#### [CONSIGNES]
• A. Extrayez de l'article sur le massacre du 22 janvier 2007 le passage qui commence par "Dix-sept ans après, ce" et se termine par "que de justice.", sans y apporter la moindre modification.
• B. Rédigez la suite de l'article sur le massacre du 22 janvier 2007 à Conakry en reprenant juste après sa dernière phrase.

22 janvier 2007: chronologie d’une tuerie organisée


Par Sékou Chérif Diallo


Cette image a marqué les esprits. Nous sommes le 22 janvier 2007, une date funeste dans l’histoire de la Guinée. Ce jour-là, une marée humaine envahit pacifiquement les rues de Conakry, scandant un slogan qui résonne encore : “Nous voulons le changement”. Mais la manifestation tourne brutalement à la tragédie. Face à la foule désarmée, les forces de l’ordre ouvrent le feu sans retenue. C’est un massacre.

Dix-sept ans après, ce dramatique événement hante encore la mémoire collective. Les autorités restent silencieuses, laissant les familles des victimes dans l’attente d’une reconnaissance et d’une justice qui ne viennent pas.

A l’heure où la Guinée amorce une transition incertaine, il est plus que jamais nécessaire de faire la lumière sur ces violations des droits de l’Homme, et sur les nombreux autres épisodes sanglants qui ont jalonné l’histoire récente du pays. C’est une question de devoir de mémoire autant que de justice.

#### [DONNÉES FOURNIES]

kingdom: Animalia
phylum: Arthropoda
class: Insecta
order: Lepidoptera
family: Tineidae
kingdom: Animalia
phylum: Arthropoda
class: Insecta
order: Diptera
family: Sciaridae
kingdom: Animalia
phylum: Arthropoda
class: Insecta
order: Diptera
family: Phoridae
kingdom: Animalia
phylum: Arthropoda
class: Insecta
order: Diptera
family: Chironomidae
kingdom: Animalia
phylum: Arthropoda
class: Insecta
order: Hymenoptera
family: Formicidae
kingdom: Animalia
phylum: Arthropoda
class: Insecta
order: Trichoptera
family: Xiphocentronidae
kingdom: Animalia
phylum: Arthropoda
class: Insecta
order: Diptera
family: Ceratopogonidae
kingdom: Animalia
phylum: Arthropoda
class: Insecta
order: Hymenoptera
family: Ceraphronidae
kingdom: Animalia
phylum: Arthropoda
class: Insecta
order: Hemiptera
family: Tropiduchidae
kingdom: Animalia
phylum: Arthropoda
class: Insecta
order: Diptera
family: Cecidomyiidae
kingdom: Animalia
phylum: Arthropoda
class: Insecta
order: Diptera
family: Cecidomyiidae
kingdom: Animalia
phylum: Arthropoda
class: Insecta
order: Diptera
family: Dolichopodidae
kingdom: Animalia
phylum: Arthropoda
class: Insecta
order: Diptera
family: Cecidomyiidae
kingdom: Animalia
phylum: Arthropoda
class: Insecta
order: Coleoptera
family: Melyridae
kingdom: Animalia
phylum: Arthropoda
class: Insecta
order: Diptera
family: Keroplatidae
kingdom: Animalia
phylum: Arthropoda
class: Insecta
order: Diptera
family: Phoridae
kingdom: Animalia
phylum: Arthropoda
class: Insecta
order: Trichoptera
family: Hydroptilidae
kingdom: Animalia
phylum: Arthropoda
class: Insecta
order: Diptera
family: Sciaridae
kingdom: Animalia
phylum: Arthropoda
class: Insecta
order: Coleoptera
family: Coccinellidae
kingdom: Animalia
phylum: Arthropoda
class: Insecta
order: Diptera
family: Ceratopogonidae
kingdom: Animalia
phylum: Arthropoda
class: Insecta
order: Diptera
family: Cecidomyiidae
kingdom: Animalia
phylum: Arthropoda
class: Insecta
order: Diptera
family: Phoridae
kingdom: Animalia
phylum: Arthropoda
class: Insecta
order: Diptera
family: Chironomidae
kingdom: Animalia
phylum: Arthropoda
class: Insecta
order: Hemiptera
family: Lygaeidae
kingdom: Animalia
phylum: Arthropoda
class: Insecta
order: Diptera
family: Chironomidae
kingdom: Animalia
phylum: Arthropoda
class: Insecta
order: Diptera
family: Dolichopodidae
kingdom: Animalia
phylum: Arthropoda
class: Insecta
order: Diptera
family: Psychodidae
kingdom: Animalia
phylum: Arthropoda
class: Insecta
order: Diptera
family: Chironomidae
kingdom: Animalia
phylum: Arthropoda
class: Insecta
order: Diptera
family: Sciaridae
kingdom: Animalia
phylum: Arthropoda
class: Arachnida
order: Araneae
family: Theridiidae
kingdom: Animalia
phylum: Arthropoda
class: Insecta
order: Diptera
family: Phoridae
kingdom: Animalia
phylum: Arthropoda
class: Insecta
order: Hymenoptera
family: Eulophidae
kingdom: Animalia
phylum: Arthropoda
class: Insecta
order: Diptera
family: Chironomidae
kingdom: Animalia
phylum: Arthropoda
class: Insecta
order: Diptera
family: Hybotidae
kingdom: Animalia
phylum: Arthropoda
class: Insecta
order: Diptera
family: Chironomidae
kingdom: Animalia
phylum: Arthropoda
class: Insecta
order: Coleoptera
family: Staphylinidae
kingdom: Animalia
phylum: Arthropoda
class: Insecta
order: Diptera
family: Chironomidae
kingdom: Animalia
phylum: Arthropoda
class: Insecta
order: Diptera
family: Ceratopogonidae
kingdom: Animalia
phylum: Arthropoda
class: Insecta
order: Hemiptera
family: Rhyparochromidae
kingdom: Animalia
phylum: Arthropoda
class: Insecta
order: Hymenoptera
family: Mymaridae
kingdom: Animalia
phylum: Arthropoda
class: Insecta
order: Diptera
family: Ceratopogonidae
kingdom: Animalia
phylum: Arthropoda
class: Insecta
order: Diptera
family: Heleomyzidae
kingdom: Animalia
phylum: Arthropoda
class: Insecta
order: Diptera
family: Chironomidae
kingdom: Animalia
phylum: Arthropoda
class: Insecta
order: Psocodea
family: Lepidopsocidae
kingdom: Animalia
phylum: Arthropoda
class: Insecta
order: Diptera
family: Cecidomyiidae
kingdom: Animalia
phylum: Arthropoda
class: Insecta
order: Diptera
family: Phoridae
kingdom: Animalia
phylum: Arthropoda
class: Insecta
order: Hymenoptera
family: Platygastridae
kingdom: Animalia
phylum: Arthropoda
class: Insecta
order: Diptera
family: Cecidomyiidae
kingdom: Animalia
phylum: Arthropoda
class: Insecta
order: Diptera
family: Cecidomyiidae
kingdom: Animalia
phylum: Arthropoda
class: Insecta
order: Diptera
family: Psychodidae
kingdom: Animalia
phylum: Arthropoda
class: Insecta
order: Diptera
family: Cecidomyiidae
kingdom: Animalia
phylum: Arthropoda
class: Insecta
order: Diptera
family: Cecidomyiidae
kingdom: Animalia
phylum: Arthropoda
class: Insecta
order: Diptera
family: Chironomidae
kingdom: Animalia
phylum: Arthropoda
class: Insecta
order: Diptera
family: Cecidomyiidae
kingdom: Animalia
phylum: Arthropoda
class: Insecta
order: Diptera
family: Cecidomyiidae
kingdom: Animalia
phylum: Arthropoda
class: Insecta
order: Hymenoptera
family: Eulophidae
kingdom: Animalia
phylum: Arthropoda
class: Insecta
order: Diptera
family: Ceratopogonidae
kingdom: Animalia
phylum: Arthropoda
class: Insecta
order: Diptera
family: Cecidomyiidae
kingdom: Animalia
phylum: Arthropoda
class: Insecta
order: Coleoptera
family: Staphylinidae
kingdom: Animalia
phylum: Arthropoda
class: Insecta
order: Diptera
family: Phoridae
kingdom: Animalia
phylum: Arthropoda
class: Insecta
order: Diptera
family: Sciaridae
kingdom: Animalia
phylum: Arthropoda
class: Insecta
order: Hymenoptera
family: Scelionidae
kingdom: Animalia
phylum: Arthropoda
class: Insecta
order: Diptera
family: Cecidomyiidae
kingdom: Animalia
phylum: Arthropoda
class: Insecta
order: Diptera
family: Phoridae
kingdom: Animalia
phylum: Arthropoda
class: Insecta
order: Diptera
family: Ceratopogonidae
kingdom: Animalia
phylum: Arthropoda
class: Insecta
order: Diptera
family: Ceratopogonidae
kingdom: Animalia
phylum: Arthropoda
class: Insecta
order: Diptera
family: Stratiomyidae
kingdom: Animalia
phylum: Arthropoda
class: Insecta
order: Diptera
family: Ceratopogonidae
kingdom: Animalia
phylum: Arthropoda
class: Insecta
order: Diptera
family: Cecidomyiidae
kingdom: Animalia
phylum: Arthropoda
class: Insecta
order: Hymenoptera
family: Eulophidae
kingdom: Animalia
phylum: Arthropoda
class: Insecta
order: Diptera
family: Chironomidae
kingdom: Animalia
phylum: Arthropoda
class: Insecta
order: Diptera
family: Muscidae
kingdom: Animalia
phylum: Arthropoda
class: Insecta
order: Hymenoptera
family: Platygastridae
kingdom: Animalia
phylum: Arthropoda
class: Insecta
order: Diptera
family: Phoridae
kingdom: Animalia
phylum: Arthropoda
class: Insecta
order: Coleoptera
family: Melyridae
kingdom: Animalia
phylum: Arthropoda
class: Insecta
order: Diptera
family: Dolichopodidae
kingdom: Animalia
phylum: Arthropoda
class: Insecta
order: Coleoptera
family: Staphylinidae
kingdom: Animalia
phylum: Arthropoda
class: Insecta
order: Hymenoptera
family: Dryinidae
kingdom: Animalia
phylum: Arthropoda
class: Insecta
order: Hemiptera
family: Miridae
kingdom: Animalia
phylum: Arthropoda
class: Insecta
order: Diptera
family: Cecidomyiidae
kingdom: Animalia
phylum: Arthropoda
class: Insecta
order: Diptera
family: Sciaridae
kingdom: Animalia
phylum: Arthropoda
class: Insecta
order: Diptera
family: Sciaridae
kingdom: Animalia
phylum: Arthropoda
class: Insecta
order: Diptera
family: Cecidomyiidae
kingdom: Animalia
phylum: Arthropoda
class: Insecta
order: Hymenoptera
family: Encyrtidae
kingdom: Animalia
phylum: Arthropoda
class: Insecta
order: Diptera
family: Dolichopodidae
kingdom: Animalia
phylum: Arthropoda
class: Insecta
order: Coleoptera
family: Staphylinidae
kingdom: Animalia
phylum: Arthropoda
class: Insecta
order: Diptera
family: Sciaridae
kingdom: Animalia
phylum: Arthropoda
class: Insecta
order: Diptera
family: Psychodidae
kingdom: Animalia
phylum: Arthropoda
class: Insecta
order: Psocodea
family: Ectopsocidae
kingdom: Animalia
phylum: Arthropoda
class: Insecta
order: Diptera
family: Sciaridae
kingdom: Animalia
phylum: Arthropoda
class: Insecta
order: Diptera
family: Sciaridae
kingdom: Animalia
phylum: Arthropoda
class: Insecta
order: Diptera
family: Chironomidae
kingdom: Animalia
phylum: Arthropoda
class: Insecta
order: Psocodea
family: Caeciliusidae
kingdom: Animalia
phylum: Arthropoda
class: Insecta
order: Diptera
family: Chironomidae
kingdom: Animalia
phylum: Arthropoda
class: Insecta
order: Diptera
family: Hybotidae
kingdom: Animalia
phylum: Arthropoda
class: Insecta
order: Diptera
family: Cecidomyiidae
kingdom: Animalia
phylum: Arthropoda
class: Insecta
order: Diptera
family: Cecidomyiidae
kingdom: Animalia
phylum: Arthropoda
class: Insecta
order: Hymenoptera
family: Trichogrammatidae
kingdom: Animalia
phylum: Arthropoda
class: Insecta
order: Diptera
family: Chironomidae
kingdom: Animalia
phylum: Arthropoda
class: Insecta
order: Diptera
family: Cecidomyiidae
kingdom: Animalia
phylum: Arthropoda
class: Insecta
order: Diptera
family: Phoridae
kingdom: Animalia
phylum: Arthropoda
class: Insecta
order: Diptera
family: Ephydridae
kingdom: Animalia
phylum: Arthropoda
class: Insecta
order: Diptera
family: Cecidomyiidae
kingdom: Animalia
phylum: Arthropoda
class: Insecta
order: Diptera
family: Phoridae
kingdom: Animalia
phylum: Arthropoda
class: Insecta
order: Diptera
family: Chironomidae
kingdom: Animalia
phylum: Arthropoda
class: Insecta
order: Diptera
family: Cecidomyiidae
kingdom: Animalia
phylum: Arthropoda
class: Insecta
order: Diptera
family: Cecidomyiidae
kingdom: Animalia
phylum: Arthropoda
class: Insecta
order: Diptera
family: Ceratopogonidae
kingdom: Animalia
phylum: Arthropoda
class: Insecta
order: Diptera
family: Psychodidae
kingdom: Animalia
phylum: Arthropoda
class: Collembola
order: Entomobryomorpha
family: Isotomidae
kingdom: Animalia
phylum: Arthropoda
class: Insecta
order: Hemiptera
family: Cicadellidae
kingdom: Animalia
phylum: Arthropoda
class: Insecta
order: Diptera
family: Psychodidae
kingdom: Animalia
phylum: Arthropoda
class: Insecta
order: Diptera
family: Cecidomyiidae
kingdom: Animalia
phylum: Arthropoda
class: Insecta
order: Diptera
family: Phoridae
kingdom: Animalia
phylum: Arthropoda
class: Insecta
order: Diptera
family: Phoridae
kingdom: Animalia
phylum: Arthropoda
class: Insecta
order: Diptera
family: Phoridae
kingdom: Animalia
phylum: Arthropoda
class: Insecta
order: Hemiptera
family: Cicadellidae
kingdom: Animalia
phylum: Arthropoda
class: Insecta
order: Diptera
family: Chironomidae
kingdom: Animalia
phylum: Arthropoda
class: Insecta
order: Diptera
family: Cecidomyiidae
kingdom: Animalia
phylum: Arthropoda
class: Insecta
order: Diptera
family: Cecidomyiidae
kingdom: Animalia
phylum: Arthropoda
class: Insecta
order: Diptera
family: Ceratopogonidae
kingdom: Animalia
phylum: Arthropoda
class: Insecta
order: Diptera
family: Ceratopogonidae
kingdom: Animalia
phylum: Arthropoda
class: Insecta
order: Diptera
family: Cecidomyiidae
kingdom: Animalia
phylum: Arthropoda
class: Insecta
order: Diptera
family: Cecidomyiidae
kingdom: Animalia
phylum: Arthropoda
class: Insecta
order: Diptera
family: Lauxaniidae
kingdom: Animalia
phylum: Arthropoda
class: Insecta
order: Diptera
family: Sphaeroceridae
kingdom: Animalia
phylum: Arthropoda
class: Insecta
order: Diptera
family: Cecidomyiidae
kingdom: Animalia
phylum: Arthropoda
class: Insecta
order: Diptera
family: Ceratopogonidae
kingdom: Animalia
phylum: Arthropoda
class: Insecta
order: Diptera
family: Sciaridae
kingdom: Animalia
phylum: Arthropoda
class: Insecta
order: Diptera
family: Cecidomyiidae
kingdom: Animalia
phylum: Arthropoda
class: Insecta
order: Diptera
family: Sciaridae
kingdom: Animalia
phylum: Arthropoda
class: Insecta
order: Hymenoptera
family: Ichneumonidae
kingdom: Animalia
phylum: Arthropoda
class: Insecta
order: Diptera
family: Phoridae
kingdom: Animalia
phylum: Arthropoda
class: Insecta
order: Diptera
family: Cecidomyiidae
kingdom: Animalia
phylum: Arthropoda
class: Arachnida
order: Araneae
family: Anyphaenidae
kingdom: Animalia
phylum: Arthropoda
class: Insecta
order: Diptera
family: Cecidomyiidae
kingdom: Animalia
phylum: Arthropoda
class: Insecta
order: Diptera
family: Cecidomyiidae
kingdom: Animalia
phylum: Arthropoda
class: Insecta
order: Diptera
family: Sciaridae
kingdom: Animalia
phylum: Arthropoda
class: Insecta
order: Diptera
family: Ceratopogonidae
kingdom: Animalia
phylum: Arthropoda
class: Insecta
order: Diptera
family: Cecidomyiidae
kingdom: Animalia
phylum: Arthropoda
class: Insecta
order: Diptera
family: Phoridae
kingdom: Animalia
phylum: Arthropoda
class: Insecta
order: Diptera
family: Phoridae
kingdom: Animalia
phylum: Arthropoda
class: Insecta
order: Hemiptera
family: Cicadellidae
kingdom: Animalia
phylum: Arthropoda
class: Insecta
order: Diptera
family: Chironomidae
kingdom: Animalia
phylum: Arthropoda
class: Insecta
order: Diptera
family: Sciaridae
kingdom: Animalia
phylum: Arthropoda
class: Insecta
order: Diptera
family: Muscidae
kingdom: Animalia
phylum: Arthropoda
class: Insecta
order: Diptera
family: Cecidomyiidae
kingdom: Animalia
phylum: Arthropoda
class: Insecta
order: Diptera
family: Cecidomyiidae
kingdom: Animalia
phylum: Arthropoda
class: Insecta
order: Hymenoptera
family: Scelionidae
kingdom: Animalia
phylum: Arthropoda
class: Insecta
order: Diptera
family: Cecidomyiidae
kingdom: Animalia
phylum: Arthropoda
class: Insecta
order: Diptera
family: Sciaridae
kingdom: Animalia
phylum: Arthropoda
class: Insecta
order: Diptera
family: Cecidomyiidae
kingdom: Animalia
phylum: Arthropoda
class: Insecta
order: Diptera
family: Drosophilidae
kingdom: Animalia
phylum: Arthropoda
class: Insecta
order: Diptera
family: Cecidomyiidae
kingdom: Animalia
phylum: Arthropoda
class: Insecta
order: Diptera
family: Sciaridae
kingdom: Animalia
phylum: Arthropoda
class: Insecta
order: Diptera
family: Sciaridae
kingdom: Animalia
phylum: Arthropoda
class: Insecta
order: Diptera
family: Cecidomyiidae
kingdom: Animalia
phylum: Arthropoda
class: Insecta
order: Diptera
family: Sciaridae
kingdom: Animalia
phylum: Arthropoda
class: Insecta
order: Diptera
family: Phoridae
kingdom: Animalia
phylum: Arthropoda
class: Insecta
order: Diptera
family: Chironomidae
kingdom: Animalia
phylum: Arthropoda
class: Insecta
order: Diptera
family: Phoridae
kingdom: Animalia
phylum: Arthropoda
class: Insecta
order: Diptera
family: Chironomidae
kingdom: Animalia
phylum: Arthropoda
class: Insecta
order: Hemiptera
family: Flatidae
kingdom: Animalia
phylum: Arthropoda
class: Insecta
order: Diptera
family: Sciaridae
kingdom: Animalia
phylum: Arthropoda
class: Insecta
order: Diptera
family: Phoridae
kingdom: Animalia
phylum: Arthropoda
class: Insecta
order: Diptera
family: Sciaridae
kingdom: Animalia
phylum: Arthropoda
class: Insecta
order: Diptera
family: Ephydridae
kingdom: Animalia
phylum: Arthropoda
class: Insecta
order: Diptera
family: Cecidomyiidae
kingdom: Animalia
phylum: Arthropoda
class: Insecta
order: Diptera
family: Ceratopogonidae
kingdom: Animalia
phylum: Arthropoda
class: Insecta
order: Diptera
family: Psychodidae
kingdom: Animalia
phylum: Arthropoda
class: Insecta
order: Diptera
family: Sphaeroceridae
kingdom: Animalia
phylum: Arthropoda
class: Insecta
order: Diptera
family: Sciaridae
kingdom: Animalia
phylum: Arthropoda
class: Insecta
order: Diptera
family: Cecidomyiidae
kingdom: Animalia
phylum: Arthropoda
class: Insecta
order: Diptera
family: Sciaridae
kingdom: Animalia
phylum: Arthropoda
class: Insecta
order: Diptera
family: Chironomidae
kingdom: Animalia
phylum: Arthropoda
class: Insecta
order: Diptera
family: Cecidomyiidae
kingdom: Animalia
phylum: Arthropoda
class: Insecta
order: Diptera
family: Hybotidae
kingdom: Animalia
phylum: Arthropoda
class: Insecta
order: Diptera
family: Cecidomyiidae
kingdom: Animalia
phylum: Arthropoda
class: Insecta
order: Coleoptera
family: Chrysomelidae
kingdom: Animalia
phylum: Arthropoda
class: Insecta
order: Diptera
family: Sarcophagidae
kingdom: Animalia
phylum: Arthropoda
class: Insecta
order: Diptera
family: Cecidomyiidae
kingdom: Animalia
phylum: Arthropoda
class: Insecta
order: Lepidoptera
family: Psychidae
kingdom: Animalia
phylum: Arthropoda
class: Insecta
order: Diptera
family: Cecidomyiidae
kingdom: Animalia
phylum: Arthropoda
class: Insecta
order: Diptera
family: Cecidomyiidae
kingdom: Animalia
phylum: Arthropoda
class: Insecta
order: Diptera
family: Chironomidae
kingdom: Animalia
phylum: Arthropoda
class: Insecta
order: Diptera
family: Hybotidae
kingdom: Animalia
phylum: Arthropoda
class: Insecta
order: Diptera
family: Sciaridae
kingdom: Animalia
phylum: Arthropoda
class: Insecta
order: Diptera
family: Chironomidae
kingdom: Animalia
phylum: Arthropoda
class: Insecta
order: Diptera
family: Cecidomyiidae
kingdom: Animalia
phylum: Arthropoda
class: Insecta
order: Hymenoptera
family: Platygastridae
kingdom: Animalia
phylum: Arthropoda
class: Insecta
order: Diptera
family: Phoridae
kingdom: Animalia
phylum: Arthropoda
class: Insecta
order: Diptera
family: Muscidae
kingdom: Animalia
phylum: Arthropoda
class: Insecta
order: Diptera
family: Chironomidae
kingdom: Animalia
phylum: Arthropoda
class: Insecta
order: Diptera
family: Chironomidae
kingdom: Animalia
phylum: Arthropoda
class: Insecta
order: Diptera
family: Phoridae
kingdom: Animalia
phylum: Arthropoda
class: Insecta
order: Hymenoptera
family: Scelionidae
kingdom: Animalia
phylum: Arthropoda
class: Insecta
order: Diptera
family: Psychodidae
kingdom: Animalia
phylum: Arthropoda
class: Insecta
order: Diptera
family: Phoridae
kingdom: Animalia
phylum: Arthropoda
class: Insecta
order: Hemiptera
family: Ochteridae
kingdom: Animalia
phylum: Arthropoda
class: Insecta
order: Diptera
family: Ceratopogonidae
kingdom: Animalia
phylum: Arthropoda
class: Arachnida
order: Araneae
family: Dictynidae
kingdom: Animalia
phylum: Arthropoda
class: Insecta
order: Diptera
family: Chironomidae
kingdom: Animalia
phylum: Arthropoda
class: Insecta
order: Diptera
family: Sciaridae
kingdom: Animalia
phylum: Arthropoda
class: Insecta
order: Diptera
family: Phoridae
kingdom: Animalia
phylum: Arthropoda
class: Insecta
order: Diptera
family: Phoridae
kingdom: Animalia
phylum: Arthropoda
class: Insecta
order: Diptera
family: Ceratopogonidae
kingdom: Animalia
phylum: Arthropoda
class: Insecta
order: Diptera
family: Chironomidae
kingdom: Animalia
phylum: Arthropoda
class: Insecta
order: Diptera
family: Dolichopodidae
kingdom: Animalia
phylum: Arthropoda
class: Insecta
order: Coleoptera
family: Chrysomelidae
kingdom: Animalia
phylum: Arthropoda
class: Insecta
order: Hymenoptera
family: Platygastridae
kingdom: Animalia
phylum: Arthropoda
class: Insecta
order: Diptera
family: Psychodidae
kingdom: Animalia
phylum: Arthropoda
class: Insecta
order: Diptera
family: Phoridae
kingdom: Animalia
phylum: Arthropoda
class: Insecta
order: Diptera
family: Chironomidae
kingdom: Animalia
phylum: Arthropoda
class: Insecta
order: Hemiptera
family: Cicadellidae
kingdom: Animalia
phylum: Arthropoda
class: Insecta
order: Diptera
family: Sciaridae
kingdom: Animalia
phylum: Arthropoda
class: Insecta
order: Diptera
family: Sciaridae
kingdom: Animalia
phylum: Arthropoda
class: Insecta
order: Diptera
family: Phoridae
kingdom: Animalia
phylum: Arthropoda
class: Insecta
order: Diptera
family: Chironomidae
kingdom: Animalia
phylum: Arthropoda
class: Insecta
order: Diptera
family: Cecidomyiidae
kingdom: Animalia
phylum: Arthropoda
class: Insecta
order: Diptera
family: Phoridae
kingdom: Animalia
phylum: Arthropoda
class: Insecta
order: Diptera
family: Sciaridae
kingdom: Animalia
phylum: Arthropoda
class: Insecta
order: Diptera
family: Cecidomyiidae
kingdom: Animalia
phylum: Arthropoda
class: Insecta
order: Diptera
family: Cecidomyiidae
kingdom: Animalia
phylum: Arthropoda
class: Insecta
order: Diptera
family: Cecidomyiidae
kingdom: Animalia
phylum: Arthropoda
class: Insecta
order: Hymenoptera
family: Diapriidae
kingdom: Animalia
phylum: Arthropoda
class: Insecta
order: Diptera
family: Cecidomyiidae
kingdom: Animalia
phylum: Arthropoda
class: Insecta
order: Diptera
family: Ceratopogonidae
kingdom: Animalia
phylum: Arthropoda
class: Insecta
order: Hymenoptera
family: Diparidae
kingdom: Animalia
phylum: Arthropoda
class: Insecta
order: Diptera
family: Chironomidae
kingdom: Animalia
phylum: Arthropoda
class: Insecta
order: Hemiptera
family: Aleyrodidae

#### [CORRIGÉ DES EXERCICES]
• A.
Dix-sept ans après, ce dramatique événement hante encore la mémoire collective. Les autorités restent silencieuses, laissant les familles des victimes dans l’attente d’une reconnaissance et d’une justice qui ne viennent pas.

A l’heure où la Guinée amorce une transition incertaine, il est plus que jamais nécessaire de faire la lumière sur ces violations des droits de l’Homme, et sur les nombreux autres épisodes sanglants qui ont jalonné l’histoire récente du pays. C’est une question de devoir de mémoire autant que de justice.

• B.
Dix-sept ans après cette sanglante répression, il est temps de faire la lumière sur les dramatiques événements survenus en ce début d’année 2007. Retour sur une période tragique dont les blessures peinent à se refermer.

ANNONCE D’UNE GREVE GENERALE

Le 2 janvier 2007, les principales centrales syndicales guinéennes, notamment la CNTG/USTG, l’ONSLG et l’UDTG, déposent un préavis de grève illimitée à compter du 10 janvier. Cette décision fait suite aux nombreuses dérives du régime en place :

  • Ingérences répétées du chef de l’État dans le pouvoir judiciaire, se traduisant par des libérations illégales de citoyens en conflit avec la loi
  • Endettement excessif auprès de la Banque centrale menaçant la stabilité monétaire du pays
  • L’incapacité du gouvernement à arrêter la dépréciation continue du franc guinéen qui aggrave l’inflation et la chute du pouvoir d’achat des populations en général et des travailleurs en particulier
  • Atteintes répétées aux droits syndicaux et au principe de leur indépendance par rapport au pouvoir politique
  • Dérive autoritaire du président de la République allant à l’encontre de ses devoirs constitutionnels

Face à ces nombreux manquements et à l’indifférence des contre-pouvoirs institutionnels, la société civile guinéenne choisit légitimement la voie de la contestation sociale pour opposer son refus à la dérive du régime.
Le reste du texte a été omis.